To put the matter baldly: It is not the politics of class that gives the right-wing bad dreams. The politics of caste does.
Hindutva ideologues know well enough that there is no proletarian revolution in the offing.
They also know that the poorest Indians would rather have a roof they could call their own rather than be drafted into the liquidation of the regime of private property.
And then there is their faith in god. Most religions, as we know, say that what assets people have or do not have flow from the will of god, or, in Hindu thought, from the omissions or commissions of previous incarnations.
Caste, however, is a birth defect embedded incurably within the entrails of Hindutva, one that may neither be denied nor owned.

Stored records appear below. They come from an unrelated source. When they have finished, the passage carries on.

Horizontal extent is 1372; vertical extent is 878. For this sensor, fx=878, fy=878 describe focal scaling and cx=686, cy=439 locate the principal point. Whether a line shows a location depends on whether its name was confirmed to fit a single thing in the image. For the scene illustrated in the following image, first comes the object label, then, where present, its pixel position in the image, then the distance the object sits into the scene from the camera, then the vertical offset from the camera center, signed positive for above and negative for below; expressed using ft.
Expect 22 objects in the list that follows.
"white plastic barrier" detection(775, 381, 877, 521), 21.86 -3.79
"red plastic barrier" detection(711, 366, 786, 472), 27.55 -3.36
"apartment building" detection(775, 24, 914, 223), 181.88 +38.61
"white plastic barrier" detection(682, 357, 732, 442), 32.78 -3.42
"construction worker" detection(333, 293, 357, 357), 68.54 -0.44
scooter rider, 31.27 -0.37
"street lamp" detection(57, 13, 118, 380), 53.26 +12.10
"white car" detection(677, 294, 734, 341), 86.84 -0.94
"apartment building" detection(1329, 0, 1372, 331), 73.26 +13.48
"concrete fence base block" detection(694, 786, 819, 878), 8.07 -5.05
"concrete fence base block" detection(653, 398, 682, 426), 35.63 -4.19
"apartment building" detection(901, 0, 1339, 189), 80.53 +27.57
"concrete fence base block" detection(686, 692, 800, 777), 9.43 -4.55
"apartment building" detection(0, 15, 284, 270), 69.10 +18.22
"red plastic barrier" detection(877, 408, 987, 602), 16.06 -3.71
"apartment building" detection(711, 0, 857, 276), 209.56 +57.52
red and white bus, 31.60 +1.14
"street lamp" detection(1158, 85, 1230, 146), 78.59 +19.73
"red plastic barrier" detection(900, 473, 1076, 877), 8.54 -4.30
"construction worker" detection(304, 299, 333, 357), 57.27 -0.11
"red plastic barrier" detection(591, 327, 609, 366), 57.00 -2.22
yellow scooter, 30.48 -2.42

Far from contemplating an era of state-supported social revolution through widespread inter-caste marriages, Hindutva, all its demurrals notwithstanding, continues to look at such occurrences as ‘polluting’.
Those that owe allegiance to the politics of “social justice”, unlike leftists, do not characterise religion as merely a “superstructural” construction that will inevitably disappear as class inequality ends. They remain ensconced within the majority community as devout Hindus themselves.

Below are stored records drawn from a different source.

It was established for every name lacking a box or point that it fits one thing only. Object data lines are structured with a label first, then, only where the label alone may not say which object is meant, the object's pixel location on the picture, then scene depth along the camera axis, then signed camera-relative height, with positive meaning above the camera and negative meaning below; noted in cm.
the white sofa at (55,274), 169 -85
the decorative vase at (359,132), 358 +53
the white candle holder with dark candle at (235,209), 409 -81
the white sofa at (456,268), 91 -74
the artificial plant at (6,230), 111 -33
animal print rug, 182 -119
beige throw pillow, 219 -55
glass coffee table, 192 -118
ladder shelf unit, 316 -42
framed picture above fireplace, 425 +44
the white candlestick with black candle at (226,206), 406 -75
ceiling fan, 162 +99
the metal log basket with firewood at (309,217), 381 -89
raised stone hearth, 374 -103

Their agenda is one that seeks an end to discrimination at the hands of those who proclaim themselves custodians of Hinduism.
They ask, if all Hindus are one, why can’t some ride a horse to their weddings, walk upright past an upper-caste door, enter a temple without hindrance, become temple priests no matter how learned they be, not be ostracised, lynched, occasionally murdered if they fall in love with ‘upper’ caste women or men, not be picked to do menial chores, even from among a class of school students, not to speak of suffocating to death in poisonous drains as sanitation workers. And then be called “spiritual” workers who, allegedly, remain deeply gratified by the job they do.
And what of verses even in the most hallowed Ramcharitmanas which seem to reserve reprimand for “Shudra”, and “Nari” (woman), along with the lumpen elements in Hindu society?
It is often a defensive Brahminical claim that the Varna Vyavestha, or caste system, accords caste status not according to birth but attainments. Thus, if a Shudra acquires learning of a high standard, he becomes a Brahmin, and so on.
Alas, however, this sleight-of-hand is never in evidence as a discernible reality on the ground in Hindu society.
Were this to be true, why would the most learned of Indians, Bhimrao Ambedkar, chairperson of the committee that was set up to draft the Indian constitution, no less, have felt compelled not to die a Hindu, even as he could not help having been born one?
Or take the case of an ‘upper’ caste judge who, upon taking over from a Dalit predecessor, had the court precincts “purified” with waters from the Ganges. Surely a Dalit judge ought to have been regarded a Brahmin if the claim about the true nature of varna vyavestha is to be believed?
The conundrum of the ‘dwija’ or ‘twice born’ is that even as the Sangh’s majoritarian-totalitarian politics requires that it call everyone a Hindu, it needs caste discriminations – as they flow from such texts as the tenth Mandala of the Rig Veda and the Manusmriti – to claim a permanent hegemony over Sanatan Dharma.
And, proponents of class analysis are right when they point out that this social-religious hegemony is kept in place largely through class domination; this is the reason why the bulk of all positions of authority – be it in the bureaucracy, in higher and high-skilled education, in controlling religious pulpits and practices – remain preponderantly with the ‘upper’ caste Hindu, and why Hindutva feels so threatened when Hindus designated ‘socially unequal’ seek parity in accordance with their ratio in Hindu population.
No wonder then that the RSS-BJP opposes tooth and nail the idea of a census that might tell the country how Hindu society is actually divided.
And for two reasons: one, since Hindutva politics seeks to divide citizens between Muslims and Hindus, and presents thereby the so-called raison d’être for majoritarian-sectarian prerogatives. Its worst nightmare is that Hindus themselves should come to be so divided as to deprive that project of all logic and political clout.
What wonder, therefore, that the chief of the RSS has just felt impelled to claim that caste divisions are not made by god but by the priesthood, as voices once again gather force demanding “social justice” – the ghosts of the first Mandal agitation clearly distress the Hindutva oracle.
One only has to examine the controlling institutional social structure of the RSS to realise that caste, after all is an all-too-real phenomenon.
Two, if a census shows, as it is bound to, that those that lord it over Hinduism are but no more than 10-15% of Hindu society, the Hindutva applecart is set to so overturn that only a very small portion of the material class-pie may remain with it in time to come.
After all, not only did the mighty Achilles sport a fatal heel, even the eternal Lord Krishna did.
And, the denied among the Hindu fold know nothing menaces that heel as much as consolidation along the lines of the first Mandal revolt.
Those that see through the totalitarian project of Hindutva will not but welcome this second rise of the Bahujans.
It remains for the ideologues of the Left and of Social Justice to work out between them a modus vivendi that could bring the rich progressive potential of class and caste consolidation to forge a new politics of “we the people”.
Badri Raina taught at Delhi University.